By Marie-Jeanne Huinck.

After the series of the Vrijthof concerts in July 2014 (Love in Venice), the Maastricht Operetta Association received again an invitation from  André Rieu to have a few Venetian Carnival revelers present at the international press to promote his new Italian album "Roman Holiday".  Place of gathering: André's castle.

"Of course we would love to participate again!

Subsequently we received schedules for the make-up sessions, free parking was organized, and we also received small assignments such as: “bring your pictures from last time, so that the make-up artists know how to apply your make-up, bring black shoes and/or long red stockings for some of the assignments.….”

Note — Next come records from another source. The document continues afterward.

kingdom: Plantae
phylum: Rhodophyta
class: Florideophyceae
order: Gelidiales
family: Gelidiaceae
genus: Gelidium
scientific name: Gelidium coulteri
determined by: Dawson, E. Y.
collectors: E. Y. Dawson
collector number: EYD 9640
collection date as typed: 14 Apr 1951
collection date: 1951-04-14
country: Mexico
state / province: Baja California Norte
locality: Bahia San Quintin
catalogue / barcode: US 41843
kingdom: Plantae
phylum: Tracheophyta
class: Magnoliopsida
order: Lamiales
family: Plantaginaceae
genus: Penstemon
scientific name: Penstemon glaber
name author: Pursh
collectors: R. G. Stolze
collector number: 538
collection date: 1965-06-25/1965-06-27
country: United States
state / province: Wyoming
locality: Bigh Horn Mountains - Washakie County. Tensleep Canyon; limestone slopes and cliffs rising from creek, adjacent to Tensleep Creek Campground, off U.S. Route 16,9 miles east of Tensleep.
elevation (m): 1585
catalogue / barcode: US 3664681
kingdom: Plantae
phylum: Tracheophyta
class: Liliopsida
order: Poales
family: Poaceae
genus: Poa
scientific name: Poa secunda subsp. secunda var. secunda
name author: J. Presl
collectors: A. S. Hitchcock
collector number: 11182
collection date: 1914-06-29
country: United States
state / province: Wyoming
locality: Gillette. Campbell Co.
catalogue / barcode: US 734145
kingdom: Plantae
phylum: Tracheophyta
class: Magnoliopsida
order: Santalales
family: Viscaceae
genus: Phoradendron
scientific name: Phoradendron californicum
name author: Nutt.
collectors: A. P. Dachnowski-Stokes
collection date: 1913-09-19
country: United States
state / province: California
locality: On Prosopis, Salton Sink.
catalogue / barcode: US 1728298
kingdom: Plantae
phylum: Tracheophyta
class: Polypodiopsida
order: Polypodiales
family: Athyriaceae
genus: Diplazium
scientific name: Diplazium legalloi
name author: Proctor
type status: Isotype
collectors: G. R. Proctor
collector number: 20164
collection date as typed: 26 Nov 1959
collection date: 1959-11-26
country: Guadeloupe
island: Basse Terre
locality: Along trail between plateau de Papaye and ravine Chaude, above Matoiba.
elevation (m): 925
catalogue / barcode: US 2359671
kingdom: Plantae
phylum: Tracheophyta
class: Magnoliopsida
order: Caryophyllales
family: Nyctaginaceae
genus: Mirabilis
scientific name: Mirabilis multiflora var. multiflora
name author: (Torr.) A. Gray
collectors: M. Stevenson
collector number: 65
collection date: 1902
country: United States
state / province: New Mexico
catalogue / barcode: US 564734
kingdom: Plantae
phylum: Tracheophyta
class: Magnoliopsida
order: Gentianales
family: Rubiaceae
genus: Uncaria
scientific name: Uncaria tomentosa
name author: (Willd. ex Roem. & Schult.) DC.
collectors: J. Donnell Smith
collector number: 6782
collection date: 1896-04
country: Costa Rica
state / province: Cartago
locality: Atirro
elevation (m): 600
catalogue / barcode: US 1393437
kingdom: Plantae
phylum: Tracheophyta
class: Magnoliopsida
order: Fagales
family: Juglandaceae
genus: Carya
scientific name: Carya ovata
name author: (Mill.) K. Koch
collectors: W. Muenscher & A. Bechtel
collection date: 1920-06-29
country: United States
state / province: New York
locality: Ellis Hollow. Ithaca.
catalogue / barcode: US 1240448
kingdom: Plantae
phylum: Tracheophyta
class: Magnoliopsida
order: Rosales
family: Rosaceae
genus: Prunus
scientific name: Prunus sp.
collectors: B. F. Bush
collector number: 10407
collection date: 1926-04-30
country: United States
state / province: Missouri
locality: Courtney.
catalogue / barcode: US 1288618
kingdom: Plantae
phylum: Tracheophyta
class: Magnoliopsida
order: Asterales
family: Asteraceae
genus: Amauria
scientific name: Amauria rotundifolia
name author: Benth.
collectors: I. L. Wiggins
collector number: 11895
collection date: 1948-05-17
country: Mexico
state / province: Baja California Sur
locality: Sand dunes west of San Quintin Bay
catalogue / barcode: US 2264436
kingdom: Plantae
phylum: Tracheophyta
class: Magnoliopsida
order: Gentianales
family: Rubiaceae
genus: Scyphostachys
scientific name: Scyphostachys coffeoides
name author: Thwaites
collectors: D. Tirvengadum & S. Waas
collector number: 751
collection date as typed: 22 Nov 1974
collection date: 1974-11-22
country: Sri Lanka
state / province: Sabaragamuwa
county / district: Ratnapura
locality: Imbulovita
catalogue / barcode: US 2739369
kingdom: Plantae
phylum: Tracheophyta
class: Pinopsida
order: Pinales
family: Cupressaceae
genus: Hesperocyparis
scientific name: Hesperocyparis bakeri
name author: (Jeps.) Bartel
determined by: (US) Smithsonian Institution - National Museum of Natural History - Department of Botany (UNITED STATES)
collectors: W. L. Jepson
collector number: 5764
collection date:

At the appointed time in the early morning hours the Maastricht's Operetta association personnel arrived in front of the castle's main gate. A security person in uniform allowed us in. On the grounds was a big white tent with a wooden floor, which was the make-up and wig department. We were received with cheers, since they knew us from the last time. It was very nice to see each other once again. Immediately vlaais (pastry), bread, coffee, tea and water appeared on the table. The costumes were hanging on one side of the tent, the make-up tables, mirrors, lamps were on the other side. There was a lot happening on the castle grounds. We were not allowed to stroll about and stayed in the vicinity of the tent. In the distance we saw nice screens being placed and many little trees in pots were placed in front of the toilet cabin. After a while André appeared, chatted some here and there and afterwards we received our instructions. According to the plan, all journalists (about 70, from Argentine, Poland, Germany, Belgium, France, the UK and the USA) would first visit the studios in Amby (a district in Maastricht). Then, together with the orchestra they all would receive a demonstration as to how a CD is made. Afterwards they were brought by bus to the castle and that is where our task would start. We were not allowed to speak, not to move too much, and not respond to photographer's requests. Around  11.30 AM we were all offered a meal: an Italian platter, very special and delicious. When Marjorie entered, she took us to the inner castle's yard which contains a big fountain in the center. Marjorie gave us more instructions and she emphasized that André would determine where photos would be taken. We were all assigned places in the inner yard and awaited to whatever would take place. Behind us was the big Orangerie, the butterfly- and tropical plants greenhouse. In front of it an elongated pond.

After a while the bus with the journalists arrived. Many cameras, small, big, bigger, including stands of various sizes. The weather was beautiful and when everyone had arrived, André climbed on a platform, spoke and took charge. He gave instructions to the journalists in English and told them: “No communications with Venetians, they were not allowed to speak. You can now take photos. In 10 minutes we'll continue again”.

After 10 minutes we walked through a small gate to a lawn for more photos. A crowd of journalists is in front of us including André, and we constantly heard the click-click-clicks of the cameras. Yes, then you feel like you are a member of the royal family…… Above us flew a drone, also taking photos. After the photo session we returned to our places near the castle, where fold-out tables were placed, and where champagne for the journalists was being served. It was an enjoyable get together. The journalists took more photos of the surroundings and us. To keep up the Italian atmosphere, André had placed an ice cream stall in a corner, where guests could obtain an ice cream. André and Pierre were also interviewed.

After about an hour, our part was finished. Alternately we were requested to disappear slowly and quietly, with elegant reverences and curtseys to the guests. And so we all returned to the white tent. There we also received our well-deserved champagne. We all changed into our normal attire, said goodbye to the make-up and hairdressers group and everyone went on their own way.

This was again an unforgettable experience, cared for into the smallest details, and so enjoyable. Later on we heard that André and Marjorie had praised us and the session had produced beautiful pictures for the international press".